### COSA SI CHIEDE
a) Stabilisci se le affermazioni seguenti concordano con il testo sul viaggio in pullman dei leghisti grossetani. Per ciascuna rispondi sì o no e cita alla lettera le parole del testo che lo decidono: (i) Luca Grisanti è stato eletto sindaco di Campagnatico nell'estate del 2017 con una lista civica; (ii) l'umore dei leghisti grossetani è descritto come ottimista; (iii) Paola distribuisce braccialetti di gomma tra i sedili.
b) Prosegui il testo sul viaggio in pullman dei leghisti grossetani da dove si interrompe.

### TESTO ESTRATTO
▼

Che oggi se ne sta lì, quasi accartocciato sul suo sedile nelle retrovie, parlando solo a bassa voce e limitandosi perlopiù a osservazioni sul tempo balordo. “L’onorevole”, lo chiamano tutti: ma più col tono canzonatorio con cui nei circoli di paese ci si rivolge al compagno del tressette apostrofandolo a mo’ di sfottò con la carica elettiva che ricopre all’interno di quella istituzione farlocca (“L’onorevole vorrebbe sapere a che velocità si va, perché ‘gli è un po’ stanco”). L’altra star di giornata è Luca Grisanti, primo cittadino di Campagnatico, 2500 abitanti nella Valle dell’Ombrone, eletto nell’estate del 2017 con una lista civica e poi di fatto acquisito dalla Lega: sarà uno dei sindaci che Salvini farà sfilare in testa al corteo milanese, donandogli un pomeriggio di gloria che lui immortalerà con una foto dal palco: “Da qui facevate un effetto bellissimo”, scriverà in serata ai suoi amici. Ora, col suo vicino di pullman, discute di reddito di cittadinanza: e ne discute come lo farebbe Carlo Calenda, forse, e cioè criticandolo come una forma di dispendioso assistenzialismo ed evidenziandone le storture più grottesche: “Praticamente, in molti casi, conviene non cercarlo nemmeno, un lavoro”.

 

Di politica nazionale si discute parecchio, in effetti, nella prima parte del viaggio. E ciò che in generale colpisce, nei vari conciliaboli, è la mancanza di quel baldanzoso ottimismo che ci si attenderebbe dai sostenitori di un partito che pare avviato a stravincere le elezioni di domenica prossima. E un po’ è prudenza (“I sondaggi non contano: per me stiamo ancora al 17 per cento del 4 marzo”), un po’ magari è anche scaramanzia (“’un diciamo nulla, che ‘un si sa mai”), ma sta di fatto che l’umore dei leghisti grossetani è abbastanza nero: “Questo governo ’un mi garba per nulla, ma finché la barca va...”, sospira Andrea, dipendente del comune di Grosseto che sfoggia degli appariscenti occhiali bianchi e fucsia che recano la scritta “Vota Vizzotto”. “I grillini son dei grulli, matti da legare, imprevedibili. Sono degli scappati di casa...”, conferma Carlo, sessantadue anni, una lunga carriera in Ascom Confcommercio e l’aria di chi la sa lunga, venendo interrotto dalla voce di Paola, che passa di nuovo tra i sedili a distribuire braccialetti di gomma con su scritto “Il buonsenso in Europa. #26maggiovotolega”.

▲

### DATI REGISTRATI
▼

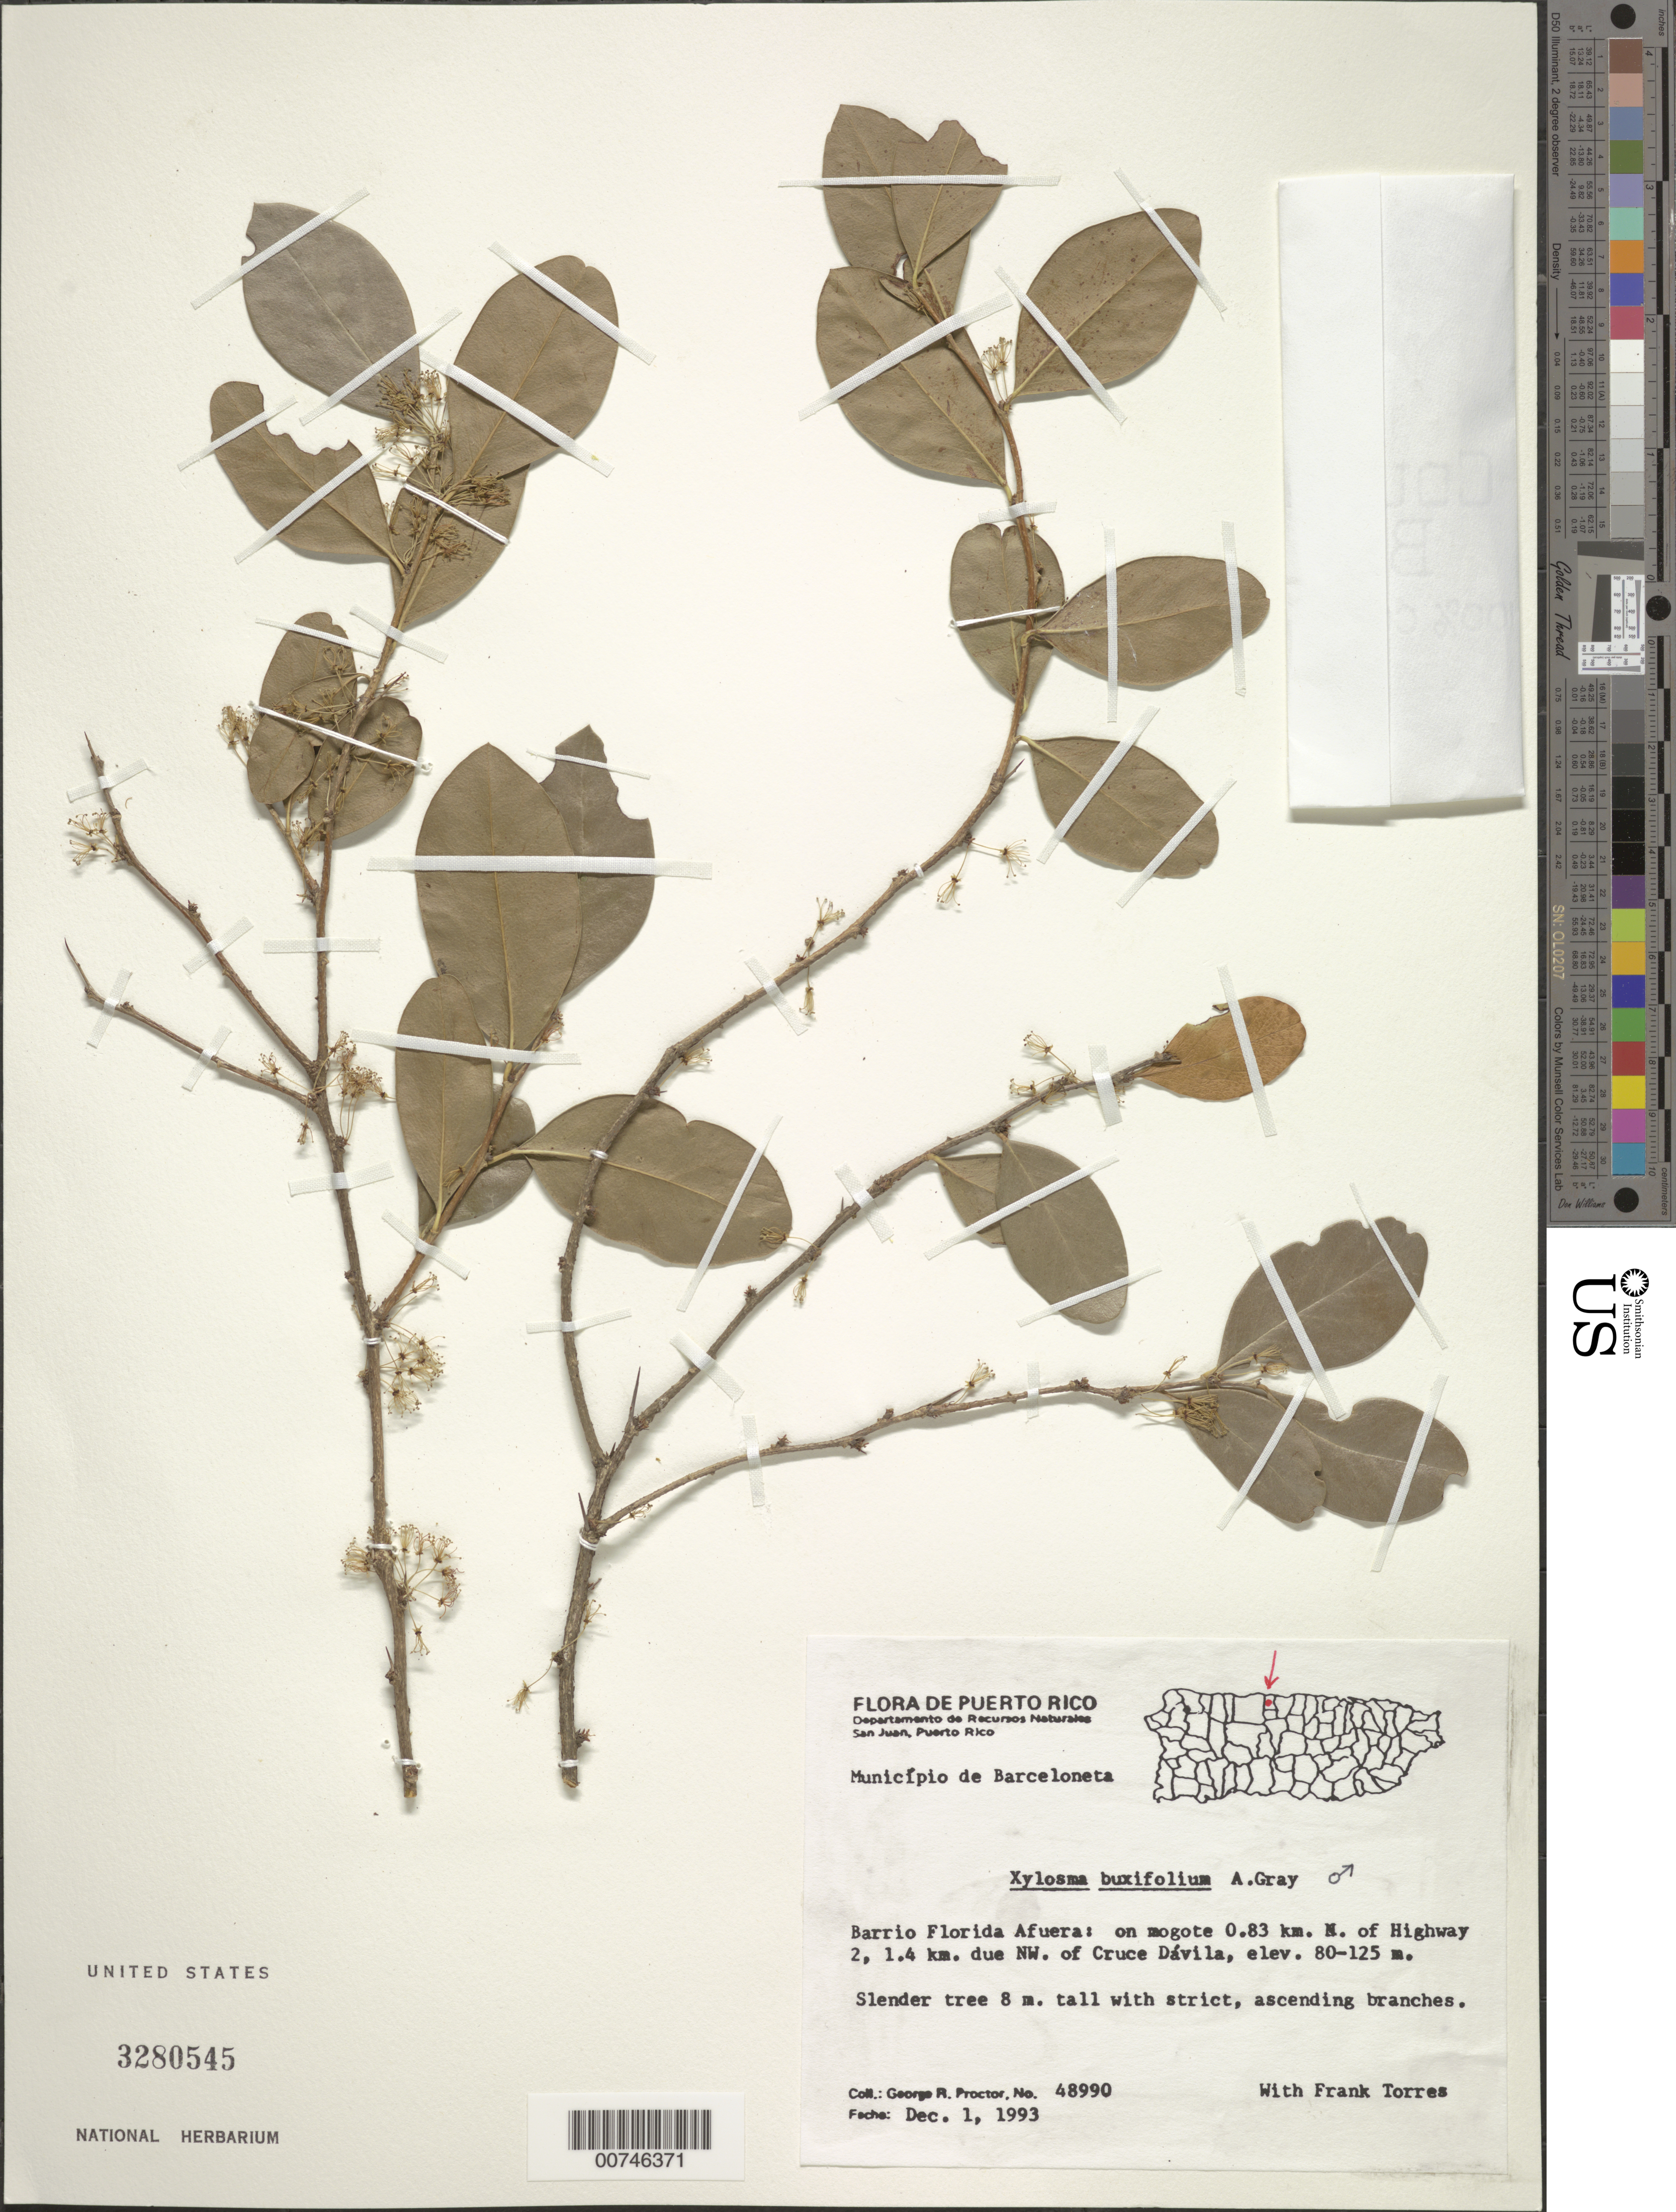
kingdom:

▲

### RISPOSTE
a)
(i) Sì: «primo cittadino di Campagnatico, 2500 abitanti nella Valle dell’Ombrone, eletto nell’estate del 2017 con una lista civica».
(ii) No: «l’umore dei leghisti grossetani è abbastanza nero».
(iii) Sì: «passa di nuovo tra i sedili a distribuire braccialetti di gomma».

b)
 

I discorsi si susseguono scomposti, prendendo spunto dalle impressioni del momento. Si chiede all’autista di accendere la radio, e immediata scatta l’invettiva: “Ma cos’è ‘sta cosa che Matteo ora vuole salvà Radio Radicale? A me ‘un mi torna, ci deve esse’ quarcosa sotto. Pannella a me m’ha sempre fatto schifo”. C’è chi rinnova il piagnisteo salviniano sul complotto delle procure (“Ci riprovano, come con Berlusconi: è un bombardamento a tappeto”), c’è chi nota, fuori dal finestrino, delle pale eoliche che abbrutiscono la monotonia sonnacchiosa della Maremma, coi suoi maneggi e le sue porcilaie, e allora insulta Greta Thunberg. E poi c’è Paola, che infaticabile prosegue con la distribuzione dei gadget sovranisti: “Ci sono solo la M e la XL”, dice riferendosi alle t-shirt ancora incelofanate.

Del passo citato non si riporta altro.